__WHAT YOU ARE ASKED TO DO__.
Every line below that includes the word "anni" needs to be copied.

[Stored data]

□ □ □

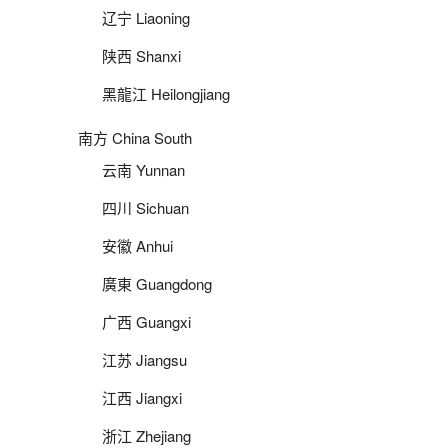
辽宁 Liaoning
陕西 Shanxi
黑龍江 Heilongjiang
南方 China South
云南 Yunnan
四川 Sichuan
安徽 Anhui
廣東 Guangdong
广西 Guangxi
江苏 Jiangsu
江西 Jiangxi
浙江 Zhejiang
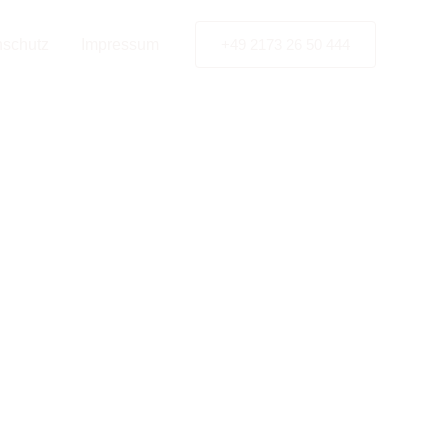
tner
nschutz
Impressum
+49 2173 26 50 444
 in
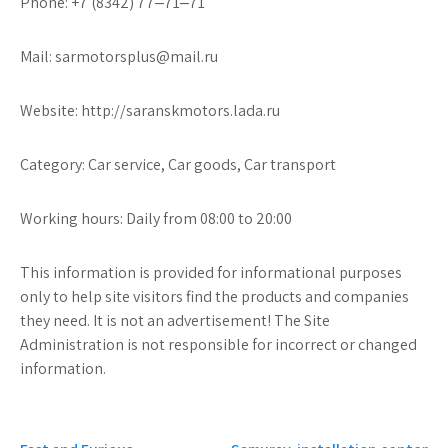
Phone: +7 (8342) 77‒71‒71
Mail: sarmotorsplus@mail.ru
Website: http://saranskmotors.lada.ru
Category: Car service, Car goods, Car transport
Working hours: Daily from 08:00 to 20:00
This information is provided for informational purposes
only to help site visitors find the products and companies
they need. It is not an advertisement! The Site
Administration is not responsible for incorrect or changed
information.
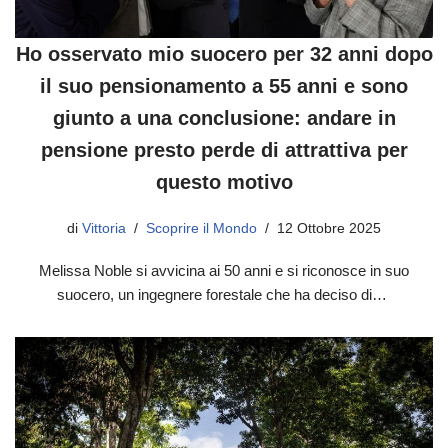
Ho osservato mio suocero per 32 anni dopo
il suo pensionamento a 55 anni e sono
giunto a una conclusione: andare in
pensione presto perde di attrattiva per
questo motivo
di
Vittoria
Scoprire il Mondo
12 Ottobre 2025
Melissa Noble si avvicina ai 50 anni e si riconosce in suo
suocero, un ingegnere forestale che ha deciso di…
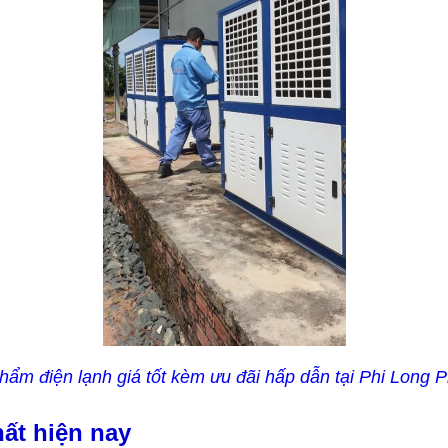
hẩm điện lạnh giá tốt kèm ưu đãi hấp dẫn tại Phi Long P
ất hiện nay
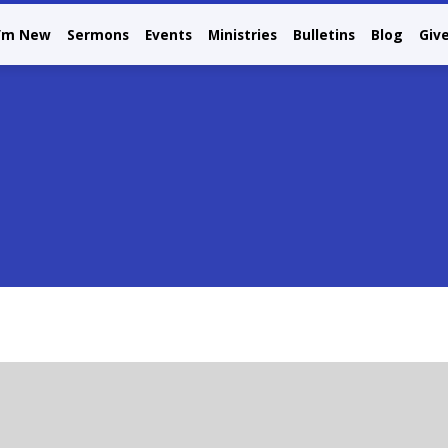
I’m New
Sermons
Events
Ministries
Bulletins
Blog
Giv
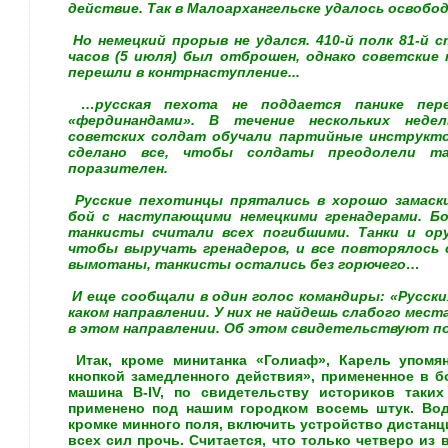
действие. Так в Малоархангельске удалось освобо
Но немецкий прорыв не удался. 410-й полк 81-й с
часов (5 июля) был отброшен, однако советские 
перешли в контрнаступление...
…русская пехота не поддается панике пер
«фердинандами». В течение нескольких неде
советских солдат обучали партийные инструк
сделано все, чтобы солдаты преодолели т
поразителен.
Русские пехотинцы прятались в хорошо замаски
бой с наступающими немецкими гренадерами. Бо
танкисты считали всех погибшими. Танки и о
чтобы выручать гренадеров, и все повторялось 
вымотаны, танкисты остались без горючего…
И еще сообщали в один голос командиры: «Русски
каком направлении. У них не найдешь слабого места
в этом направлении. Об этом свидетельствуют п
Итак, кроме минитанка «Голиаф», Карель упомя
кнопкой замедленного действия», примененное в б
машина В-IV, по свидетельству историков таки
применено под нашим городком восемь штук. Во
кромке минного поля, включить устройство дистанц
всех сил прочь. Считается, что только четверо и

□ □ □

__ANSWER TO THIS PROBLEM__.
Ho osservato mio suocero per 32 anni dopo
il suo pensionamento a 55 anni e sono
Melissa Noble si avvicina ai 50 anni e si riconosce in suo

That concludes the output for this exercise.